Speaker
Description
Water Cherenkov detectors (WCDs) provide a durable and cost-effective solution for real-time radiation monitoring by exploiting Cherenkov light emitted when charged particles exceed the speed of light in water. This work introduces a two-stage classification framework for gamma-neutron source discrimination: a physics-driven energy threshold filters out unambiguous low-energy gamma sources, while a machine learning (ML) ensemble resolves ambiguities at higher energies, balancing interpretability and accuracy.
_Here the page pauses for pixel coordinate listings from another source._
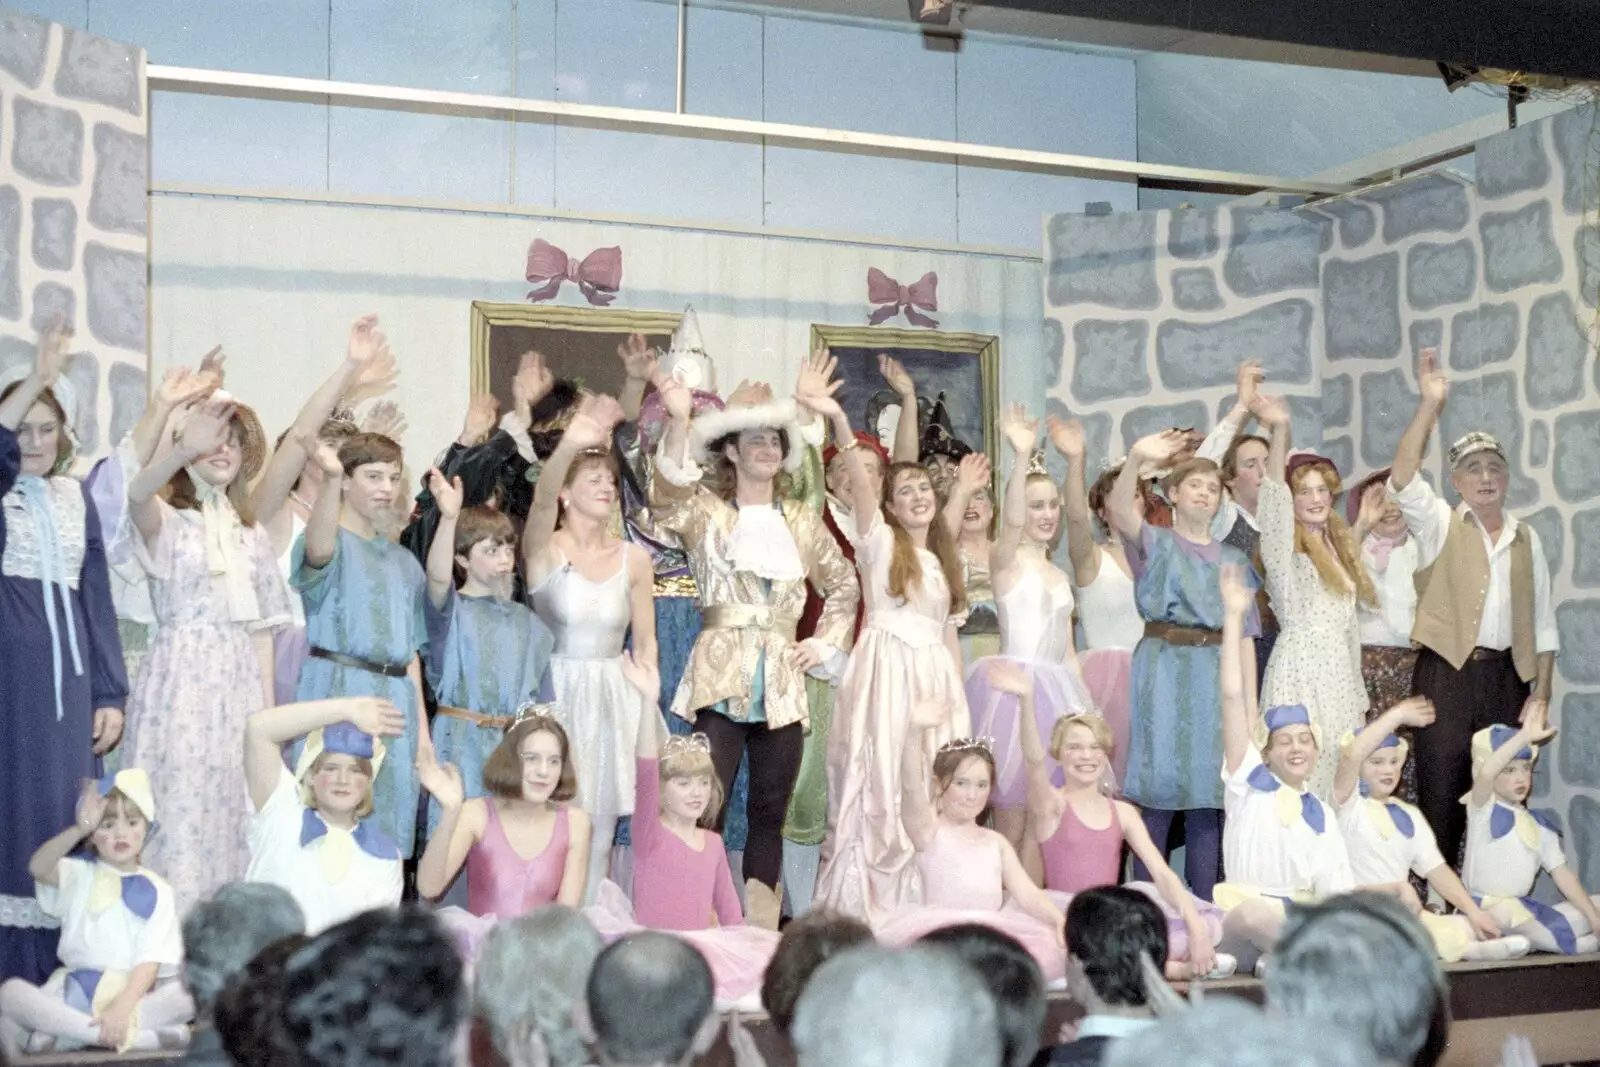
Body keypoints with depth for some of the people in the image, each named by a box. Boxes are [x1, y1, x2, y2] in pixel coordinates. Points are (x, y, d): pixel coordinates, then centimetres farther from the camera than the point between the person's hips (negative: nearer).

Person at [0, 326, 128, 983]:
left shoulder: (76, 497, 12)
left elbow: (98, 597, 12)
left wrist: (110, 693, 8)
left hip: (69, 680, 4)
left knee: (67, 813, 4)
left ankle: (60, 973, 11)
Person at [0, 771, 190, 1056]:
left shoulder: (157, 891, 5)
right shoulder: (78, 876, 9)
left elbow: (150, 961, -6)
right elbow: (38, 868, -16)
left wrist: (122, 1008, -24)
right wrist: (79, 829, -31)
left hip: (132, 994, 0)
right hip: (74, 993, 0)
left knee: (188, 995, -30)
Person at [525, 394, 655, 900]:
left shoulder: (633, 559, 6)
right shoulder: (545, 549, -4)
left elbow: (645, 641, 13)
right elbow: (541, 502, -26)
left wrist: (645, 706, 5)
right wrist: (569, 445, -45)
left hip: (613, 700, 3)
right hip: (555, 692, -3)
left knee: (599, 832, 4)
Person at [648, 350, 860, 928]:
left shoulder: (802, 521, 14)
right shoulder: (706, 513, 3)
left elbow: (844, 584, 24)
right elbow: (667, 491, -19)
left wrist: (825, 643, 10)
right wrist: (680, 420, -32)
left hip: (782, 685, 4)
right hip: (719, 682, -4)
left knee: (770, 812, 8)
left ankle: (763, 924, 15)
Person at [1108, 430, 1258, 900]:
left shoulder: (1233, 559, 17)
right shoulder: (1155, 544, 5)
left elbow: (1244, 634, 15)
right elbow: (1120, 512, -18)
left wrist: (1250, 702, 7)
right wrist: (1136, 459, -36)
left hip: (1217, 677, 3)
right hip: (1164, 669, -3)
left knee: (1207, 796, 5)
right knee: (1158, 789, -5)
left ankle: (1203, 909, 12)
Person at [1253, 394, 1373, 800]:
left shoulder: (1337, 547, 17)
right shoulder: (1284, 547, -4)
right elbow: (1274, 497, -24)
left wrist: (1358, 695, 20)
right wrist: (1280, 431, -40)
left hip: (1340, 674, 7)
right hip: (1300, 670, -7)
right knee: (1301, 780, -10)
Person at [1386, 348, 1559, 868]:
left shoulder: (1526, 538, 13)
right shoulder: (1439, 524, 4)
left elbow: (1542, 621, 12)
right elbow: (1402, 479, -15)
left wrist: (1540, 693, 4)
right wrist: (1430, 404, -21)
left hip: (1506, 675, 3)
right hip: (1447, 672, -3)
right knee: (1442, 791, -4)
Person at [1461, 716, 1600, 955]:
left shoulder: (1540, 827, 10)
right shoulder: (1484, 811, -7)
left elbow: (1562, 873, 6)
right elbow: (1485, 773, -29)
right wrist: (1525, 736, -35)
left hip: (1524, 911, 5)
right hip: (1484, 910, -5)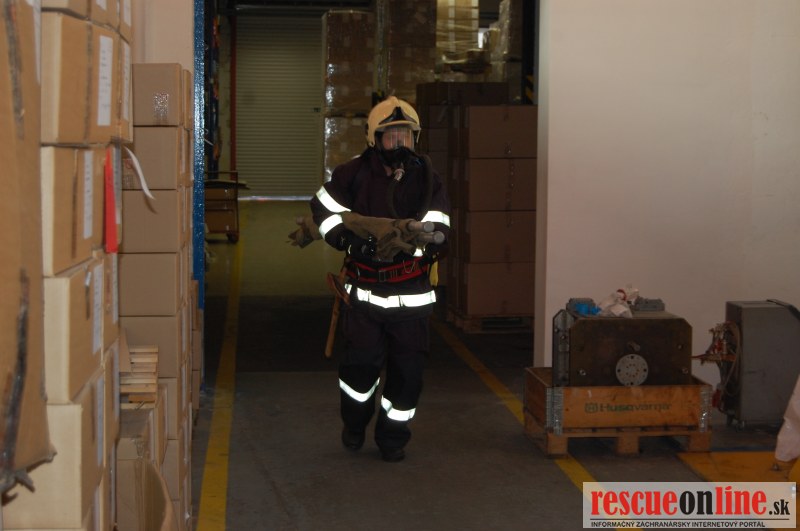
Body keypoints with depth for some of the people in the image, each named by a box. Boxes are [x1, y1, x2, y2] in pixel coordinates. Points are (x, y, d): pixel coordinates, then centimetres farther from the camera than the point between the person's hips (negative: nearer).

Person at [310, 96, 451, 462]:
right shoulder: (354, 174, -4)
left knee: (408, 368, 3)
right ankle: (354, 425, 25)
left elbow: (438, 233, -7)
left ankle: (393, 438, 23)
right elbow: (324, 209, 1)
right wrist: (351, 240, -15)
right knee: (361, 362, -4)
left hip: (411, 294, 1)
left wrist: (408, 242, -28)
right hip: (364, 290, -1)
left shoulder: (427, 180, 0)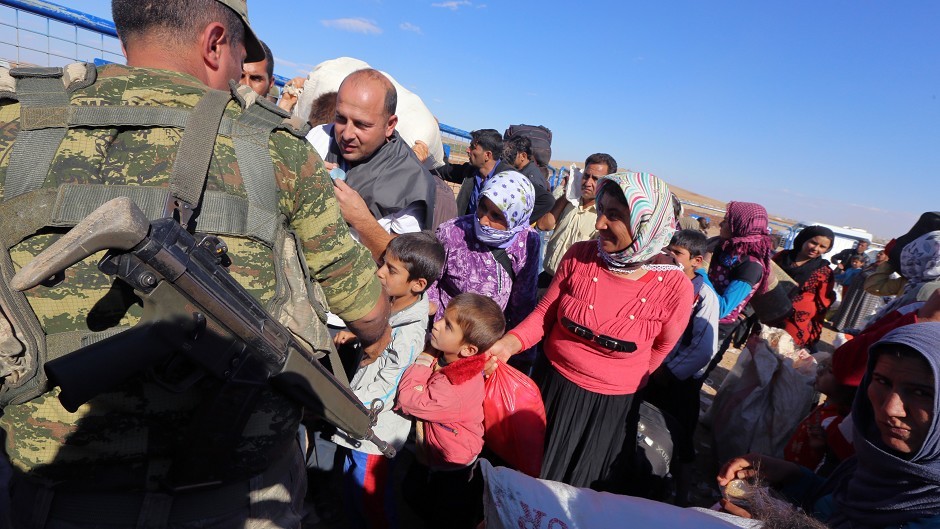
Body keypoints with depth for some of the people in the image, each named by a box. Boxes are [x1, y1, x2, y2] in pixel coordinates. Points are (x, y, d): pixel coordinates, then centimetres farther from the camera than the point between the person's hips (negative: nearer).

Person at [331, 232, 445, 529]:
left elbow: (379, 394, -25)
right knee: (351, 482, 27)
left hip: (376, 430, -8)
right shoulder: (391, 305, -8)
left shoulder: (408, 337, -31)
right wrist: (354, 335, -2)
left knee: (371, 495, 16)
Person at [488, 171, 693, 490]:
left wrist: (627, 383, 10)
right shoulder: (580, 256, -14)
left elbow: (661, 347, -1)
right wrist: (509, 344, -22)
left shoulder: (675, 288, -19)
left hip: (610, 408, -2)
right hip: (550, 386, 2)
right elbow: (544, 313, -5)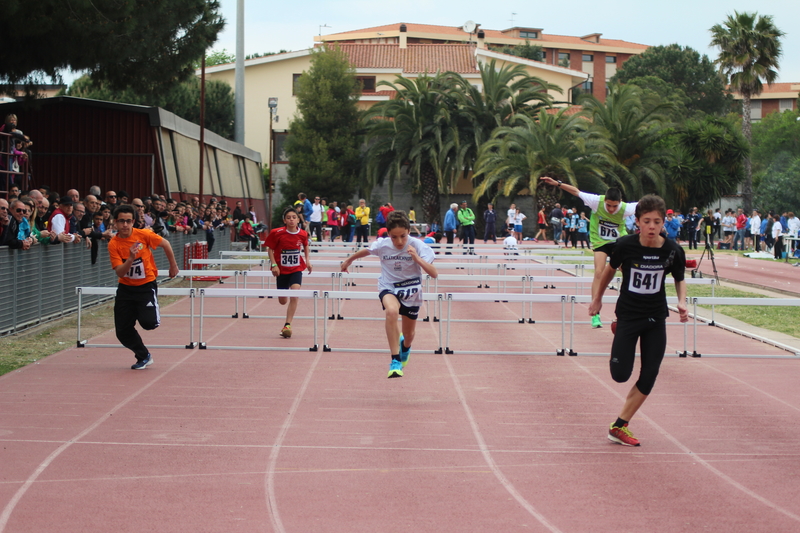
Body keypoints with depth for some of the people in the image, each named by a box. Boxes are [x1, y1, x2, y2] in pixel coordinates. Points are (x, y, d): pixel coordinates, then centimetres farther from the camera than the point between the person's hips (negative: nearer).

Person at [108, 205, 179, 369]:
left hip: (146, 286, -2)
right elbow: (120, 272, -17)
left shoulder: (143, 235, -13)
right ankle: (144, 356, 24)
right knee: (123, 331, 0)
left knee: (149, 323, -21)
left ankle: (153, 314, 18)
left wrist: (173, 266, 12)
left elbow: (165, 244, 3)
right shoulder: (113, 244, -10)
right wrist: (130, 259, -34)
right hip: (126, 288, 2)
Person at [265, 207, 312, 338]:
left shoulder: (303, 234, -6)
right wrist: (274, 264, -14)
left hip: (297, 269, 0)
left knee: (294, 295, -20)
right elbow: (270, 249, -4)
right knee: (282, 301, 8)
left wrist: (307, 260, 7)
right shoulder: (277, 233, -13)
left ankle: (287, 325, -14)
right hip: (282, 270, 0)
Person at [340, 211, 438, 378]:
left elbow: (434, 274, -29)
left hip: (411, 291, 1)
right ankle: (395, 361, -32)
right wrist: (349, 260, 25)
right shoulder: (382, 245, -15)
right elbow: (365, 251, 9)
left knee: (409, 334, 15)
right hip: (389, 288, -1)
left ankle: (405, 346, 57)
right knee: (392, 311, -36)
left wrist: (418, 259, -44)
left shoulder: (418, 246, -21)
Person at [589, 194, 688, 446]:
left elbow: (679, 279, 5)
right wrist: (598, 298, 15)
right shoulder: (625, 245, -16)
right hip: (628, 314, -2)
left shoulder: (672, 250, -12)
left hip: (656, 317, 2)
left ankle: (619, 426, 10)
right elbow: (610, 269, 4)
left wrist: (682, 302, -14)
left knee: (649, 376, -1)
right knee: (621, 375, -7)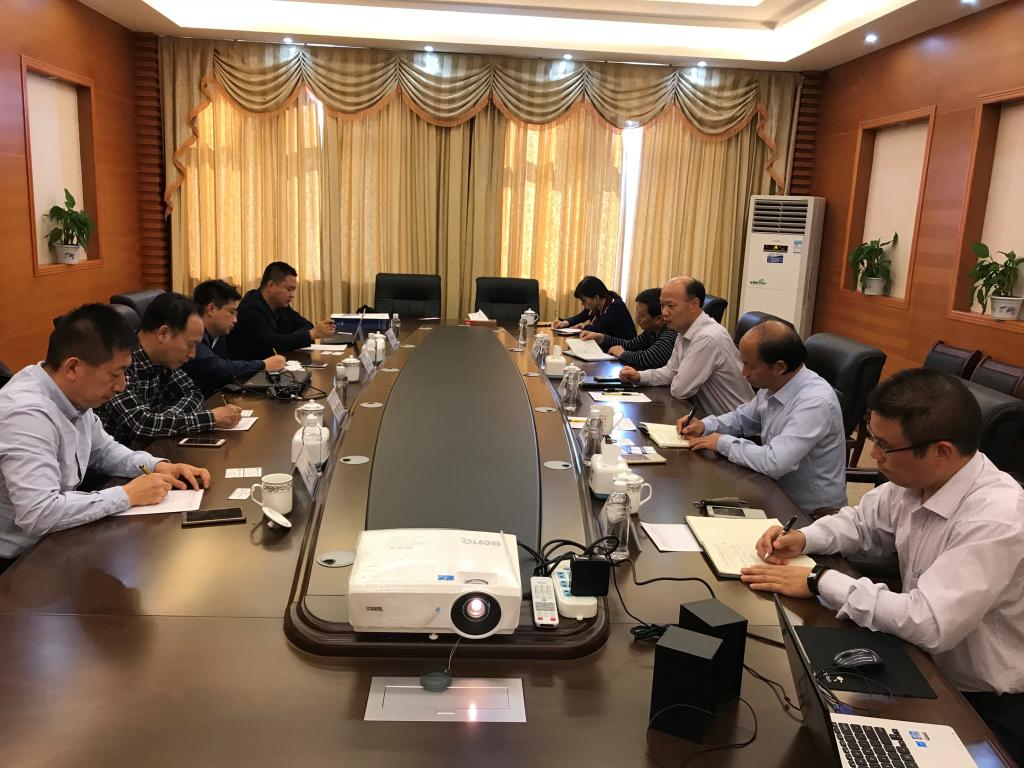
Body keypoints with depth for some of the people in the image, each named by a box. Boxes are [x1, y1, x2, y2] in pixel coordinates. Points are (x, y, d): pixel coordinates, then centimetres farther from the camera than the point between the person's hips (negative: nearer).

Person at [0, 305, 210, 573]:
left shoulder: (74, 394, -2)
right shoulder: (27, 414, -28)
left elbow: (103, 450, 15)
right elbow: (38, 515, -35)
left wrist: (157, 466, -2)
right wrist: (127, 495, -25)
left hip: (56, 539, 8)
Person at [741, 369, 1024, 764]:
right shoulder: (917, 479, -6)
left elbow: (931, 624, -33)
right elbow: (863, 521, 13)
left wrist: (820, 581, -26)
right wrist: (804, 537, -6)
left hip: (986, 707, -6)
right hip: (926, 670, 6)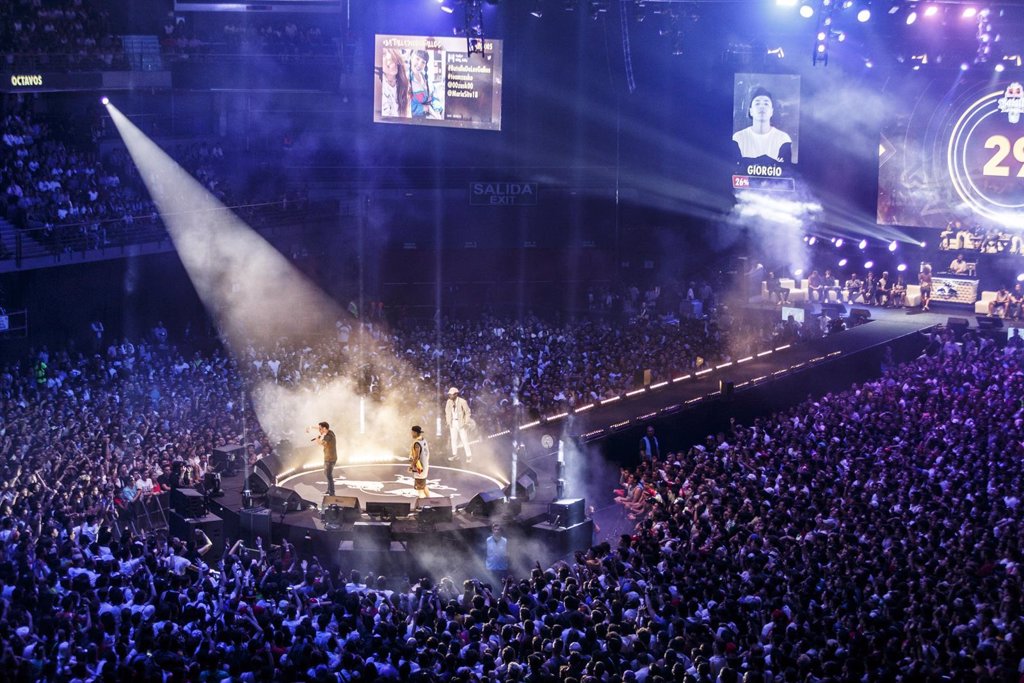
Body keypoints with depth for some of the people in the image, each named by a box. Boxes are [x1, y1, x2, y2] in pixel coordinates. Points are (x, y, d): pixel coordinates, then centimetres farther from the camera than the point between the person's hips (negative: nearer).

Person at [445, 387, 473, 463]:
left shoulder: (462, 402, -14)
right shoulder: (449, 402, 0)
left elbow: (467, 412, -6)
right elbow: (447, 412, 11)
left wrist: (466, 423, -9)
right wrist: (447, 422, 6)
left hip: (461, 423, -5)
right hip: (453, 423, 5)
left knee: (464, 439, -4)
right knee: (454, 439, 7)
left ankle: (469, 456, 4)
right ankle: (455, 455, 17)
The detector response was characterized using controlled sources: ⁶⁰Co (1.17/1.33 MeV), ¹³⁷Cs (0.66 MeV), and a shielded ²⁴¹AmBe source (neutrons/gammas). Lead, paraffin, and cadmium isolated neutron and gamma interactions, generating enriched datasets. Charge spectra (analog-to-digital units, ADUs) were calibrated against known gamma energies, yielding a linear ADU-to-MeV conversion (R² = 0.966). A 3σ significance cutoff defined a neutron threshold at 2.62 ± 0.77 MeV, corresponding to the 2.22 MeV neutron-capture gamma in water. Stage one classifies sources as pure gamma (below threshold) or neutron-emitting (at threshold). To resolve the ambiguous region above the threshold, we assembled a machine learning pipeline centered on pulse-shape analysis. A soft-voting ensemble (combining Bagging, CatBoost, and a Multilayer Perceptron) achieved 81.6% accuracy and an area under the receiver-operating-characteristic curve (AUC) of 0.921.
This hybrid "traffic light" scheme (red/green/yellow classification) filters low-energy gamma sources via physics-based cuts, reserving ML for ambiguous cases. Future work will integrate deep-learning architectures for waveform analysis and advanced statistical models for low-energy spectra. The framework’s interpretability and scalability make it ideal for nuclear security, nonproliferation monitoring, and fundamental radiation research.